Hoping maybe one of you might have a cool idea of how I can solve this problem. I was thinking a custom driver might work, but now I think the UL restrictions are built into the hardware.
My goal is to have two abilities that the GoControl does not offer:
- Cracking open the garage door, and
- Opening the door from a cracked/vented position. (Means bypassing the one minute UL restriction.)
Here's what I've accomplished so far:
- From a fully-open position, I can trigger a 'vent' operation. I use RM to send the close command to the GC, then as soon as the door starts moving, I toggle a power outlet that runs the actual Z-Wave GC module. This causes a TAMPER status, and UNKNOWN door status. I've got the timing just right so that from a fully-open position, the GC reboots quickly enough to pick up the GC door sensor change, which fixes the unknown/tamper situation.
- Door closes. RM detects that my secondary contact sensor is closed, and then fires the GC to open the door. I kill the actual garage motor after 1 second, and I get a nice, consistent vent.
What I cannot figure out:
- Modify the GC driver to somehow use my external contact sensor. I find the tilt sensor to be much less reliable. Since the door still reports CLOSED while in a vented position, this causes me quite a headache.

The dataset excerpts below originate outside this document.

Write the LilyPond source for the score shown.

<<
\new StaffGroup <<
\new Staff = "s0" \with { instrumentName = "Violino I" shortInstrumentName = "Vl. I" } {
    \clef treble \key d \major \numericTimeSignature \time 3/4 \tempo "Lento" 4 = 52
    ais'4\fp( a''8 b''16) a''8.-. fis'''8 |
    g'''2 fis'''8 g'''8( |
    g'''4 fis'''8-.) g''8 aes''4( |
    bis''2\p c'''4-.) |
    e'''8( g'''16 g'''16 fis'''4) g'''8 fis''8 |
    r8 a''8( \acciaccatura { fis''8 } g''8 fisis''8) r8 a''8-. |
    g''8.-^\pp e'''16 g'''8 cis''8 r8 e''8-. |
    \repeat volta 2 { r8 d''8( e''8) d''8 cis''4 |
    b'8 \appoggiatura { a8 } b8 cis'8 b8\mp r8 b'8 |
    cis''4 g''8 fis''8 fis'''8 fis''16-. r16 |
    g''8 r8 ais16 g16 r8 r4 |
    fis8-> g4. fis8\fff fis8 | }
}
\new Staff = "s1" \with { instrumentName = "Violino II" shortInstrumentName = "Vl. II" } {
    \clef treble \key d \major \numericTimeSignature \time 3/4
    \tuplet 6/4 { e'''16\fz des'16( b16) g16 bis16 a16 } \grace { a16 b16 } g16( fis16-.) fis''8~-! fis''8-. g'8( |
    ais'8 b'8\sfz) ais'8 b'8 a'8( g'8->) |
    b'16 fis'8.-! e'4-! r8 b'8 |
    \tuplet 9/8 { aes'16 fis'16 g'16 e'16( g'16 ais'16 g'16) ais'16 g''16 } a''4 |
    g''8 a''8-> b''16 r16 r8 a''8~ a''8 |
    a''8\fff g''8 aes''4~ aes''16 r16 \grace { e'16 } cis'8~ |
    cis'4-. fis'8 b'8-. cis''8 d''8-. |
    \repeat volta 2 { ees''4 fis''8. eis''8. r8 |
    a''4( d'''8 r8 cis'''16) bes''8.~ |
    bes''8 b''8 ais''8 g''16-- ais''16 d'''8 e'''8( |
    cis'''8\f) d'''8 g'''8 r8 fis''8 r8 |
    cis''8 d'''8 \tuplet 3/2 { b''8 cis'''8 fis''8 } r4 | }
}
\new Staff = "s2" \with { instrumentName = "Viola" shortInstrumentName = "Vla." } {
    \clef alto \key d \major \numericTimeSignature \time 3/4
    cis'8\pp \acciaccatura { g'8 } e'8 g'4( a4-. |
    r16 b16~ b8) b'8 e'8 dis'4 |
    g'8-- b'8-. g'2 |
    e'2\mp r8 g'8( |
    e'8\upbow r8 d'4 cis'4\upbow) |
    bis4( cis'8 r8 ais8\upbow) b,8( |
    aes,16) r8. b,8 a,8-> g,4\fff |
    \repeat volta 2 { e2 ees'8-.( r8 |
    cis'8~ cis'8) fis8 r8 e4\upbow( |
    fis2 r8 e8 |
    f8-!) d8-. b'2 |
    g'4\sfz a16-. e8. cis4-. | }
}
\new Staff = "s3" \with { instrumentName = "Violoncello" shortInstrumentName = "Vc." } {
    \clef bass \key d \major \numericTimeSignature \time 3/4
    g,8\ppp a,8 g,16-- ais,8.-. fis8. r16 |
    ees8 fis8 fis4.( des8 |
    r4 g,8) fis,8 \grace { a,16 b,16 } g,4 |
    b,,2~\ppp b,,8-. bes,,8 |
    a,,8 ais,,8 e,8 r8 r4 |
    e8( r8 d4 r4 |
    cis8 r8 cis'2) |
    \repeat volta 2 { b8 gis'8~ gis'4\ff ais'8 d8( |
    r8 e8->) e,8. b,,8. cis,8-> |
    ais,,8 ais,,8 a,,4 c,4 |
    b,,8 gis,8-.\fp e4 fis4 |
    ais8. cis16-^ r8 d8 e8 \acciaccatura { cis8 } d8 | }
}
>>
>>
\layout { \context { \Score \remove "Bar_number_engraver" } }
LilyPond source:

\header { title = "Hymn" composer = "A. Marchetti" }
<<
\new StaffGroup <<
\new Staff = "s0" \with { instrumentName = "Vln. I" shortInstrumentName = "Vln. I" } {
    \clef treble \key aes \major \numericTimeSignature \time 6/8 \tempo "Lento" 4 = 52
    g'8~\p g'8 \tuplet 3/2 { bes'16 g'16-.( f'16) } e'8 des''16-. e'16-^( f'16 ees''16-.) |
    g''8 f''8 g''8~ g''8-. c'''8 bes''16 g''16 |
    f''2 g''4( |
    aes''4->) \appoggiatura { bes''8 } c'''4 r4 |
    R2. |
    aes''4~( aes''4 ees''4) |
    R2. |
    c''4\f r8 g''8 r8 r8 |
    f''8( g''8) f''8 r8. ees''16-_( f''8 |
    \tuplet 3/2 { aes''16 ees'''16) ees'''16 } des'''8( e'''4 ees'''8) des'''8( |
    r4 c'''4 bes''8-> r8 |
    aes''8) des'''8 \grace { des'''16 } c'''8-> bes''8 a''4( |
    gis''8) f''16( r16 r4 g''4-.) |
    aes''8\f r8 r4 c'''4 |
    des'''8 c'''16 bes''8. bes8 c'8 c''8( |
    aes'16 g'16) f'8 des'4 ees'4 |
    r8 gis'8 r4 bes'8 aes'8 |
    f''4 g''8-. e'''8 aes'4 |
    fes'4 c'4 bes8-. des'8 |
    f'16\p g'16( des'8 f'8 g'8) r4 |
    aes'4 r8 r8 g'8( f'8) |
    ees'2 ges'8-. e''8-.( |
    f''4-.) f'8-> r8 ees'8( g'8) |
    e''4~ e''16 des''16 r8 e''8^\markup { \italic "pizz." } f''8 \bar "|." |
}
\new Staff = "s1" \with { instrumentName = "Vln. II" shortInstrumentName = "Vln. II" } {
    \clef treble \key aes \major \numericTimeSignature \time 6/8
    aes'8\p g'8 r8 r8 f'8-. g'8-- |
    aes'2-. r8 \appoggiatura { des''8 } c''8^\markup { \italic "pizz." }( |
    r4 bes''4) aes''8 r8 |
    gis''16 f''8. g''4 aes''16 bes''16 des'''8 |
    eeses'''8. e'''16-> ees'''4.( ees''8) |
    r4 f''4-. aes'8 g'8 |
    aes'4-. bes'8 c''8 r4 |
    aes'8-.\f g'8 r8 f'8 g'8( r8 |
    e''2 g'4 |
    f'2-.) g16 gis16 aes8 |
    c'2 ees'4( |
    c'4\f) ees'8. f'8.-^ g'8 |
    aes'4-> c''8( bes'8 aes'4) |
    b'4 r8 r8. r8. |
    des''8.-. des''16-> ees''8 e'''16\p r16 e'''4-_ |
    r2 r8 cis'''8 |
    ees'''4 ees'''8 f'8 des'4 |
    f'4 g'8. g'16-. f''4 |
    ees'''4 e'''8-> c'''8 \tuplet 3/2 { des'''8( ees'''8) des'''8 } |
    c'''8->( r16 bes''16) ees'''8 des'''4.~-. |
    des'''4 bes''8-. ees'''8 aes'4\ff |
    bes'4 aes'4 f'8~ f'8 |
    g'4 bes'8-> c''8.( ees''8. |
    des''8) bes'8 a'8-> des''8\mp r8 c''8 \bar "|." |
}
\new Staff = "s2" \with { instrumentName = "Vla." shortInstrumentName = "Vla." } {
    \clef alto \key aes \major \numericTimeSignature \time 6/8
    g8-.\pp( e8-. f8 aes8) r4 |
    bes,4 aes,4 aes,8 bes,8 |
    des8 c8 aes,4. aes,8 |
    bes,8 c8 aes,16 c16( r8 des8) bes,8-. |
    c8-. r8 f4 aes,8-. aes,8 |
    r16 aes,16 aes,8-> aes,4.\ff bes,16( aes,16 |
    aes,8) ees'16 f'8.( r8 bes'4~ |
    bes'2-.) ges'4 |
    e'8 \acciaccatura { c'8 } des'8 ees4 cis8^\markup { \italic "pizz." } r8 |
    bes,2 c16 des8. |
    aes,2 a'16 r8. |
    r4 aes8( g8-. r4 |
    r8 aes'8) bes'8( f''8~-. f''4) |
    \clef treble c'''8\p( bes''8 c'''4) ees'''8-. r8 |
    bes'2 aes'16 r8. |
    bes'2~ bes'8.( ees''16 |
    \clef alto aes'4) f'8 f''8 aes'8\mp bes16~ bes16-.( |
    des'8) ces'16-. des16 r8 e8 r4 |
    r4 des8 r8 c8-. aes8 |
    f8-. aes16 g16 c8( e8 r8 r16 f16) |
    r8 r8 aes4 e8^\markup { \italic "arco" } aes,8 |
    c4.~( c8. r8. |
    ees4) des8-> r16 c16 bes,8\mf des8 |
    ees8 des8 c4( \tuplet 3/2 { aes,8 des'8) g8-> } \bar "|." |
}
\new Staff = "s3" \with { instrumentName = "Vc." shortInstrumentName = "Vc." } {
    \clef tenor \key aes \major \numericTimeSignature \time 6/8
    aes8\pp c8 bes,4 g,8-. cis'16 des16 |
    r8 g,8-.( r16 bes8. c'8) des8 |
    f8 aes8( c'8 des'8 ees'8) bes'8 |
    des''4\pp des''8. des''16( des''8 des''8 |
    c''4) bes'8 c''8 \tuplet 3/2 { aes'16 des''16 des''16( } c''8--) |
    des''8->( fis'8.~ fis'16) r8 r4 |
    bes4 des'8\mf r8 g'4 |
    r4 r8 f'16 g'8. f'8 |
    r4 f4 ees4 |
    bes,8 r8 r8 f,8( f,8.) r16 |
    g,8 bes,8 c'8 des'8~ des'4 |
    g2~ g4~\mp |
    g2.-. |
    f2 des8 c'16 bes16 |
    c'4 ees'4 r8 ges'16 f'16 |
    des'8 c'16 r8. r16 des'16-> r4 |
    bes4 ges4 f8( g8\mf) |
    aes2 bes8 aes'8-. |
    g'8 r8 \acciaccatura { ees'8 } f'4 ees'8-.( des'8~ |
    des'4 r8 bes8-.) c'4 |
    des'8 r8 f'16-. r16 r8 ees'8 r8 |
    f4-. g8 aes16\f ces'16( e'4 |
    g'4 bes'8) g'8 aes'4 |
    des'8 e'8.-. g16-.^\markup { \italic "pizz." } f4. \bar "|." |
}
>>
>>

- Starting from a vented position, close the door, then immediately open it fully. Like you would if you were sitting at the door button. Currently the GC is unaware the door is open at all in a vented state, so I have to 'open' it, which still works. I use RM, a virtual garage door, etc to manage this. The biggest hurdle is that stupid UL requirement on timing.
A few things I don't understand:
- Are the UL requirements built into the driver, or in the hardware? If in the driver, can I bypass?
- Would it do any good to build a custom driver that allowed me to manually-set the open/close status based on my external contact sensor, so it can respond to the proper open/close command.
I feel that I'm ultimately going to have to use a relay, but I wish I didn't.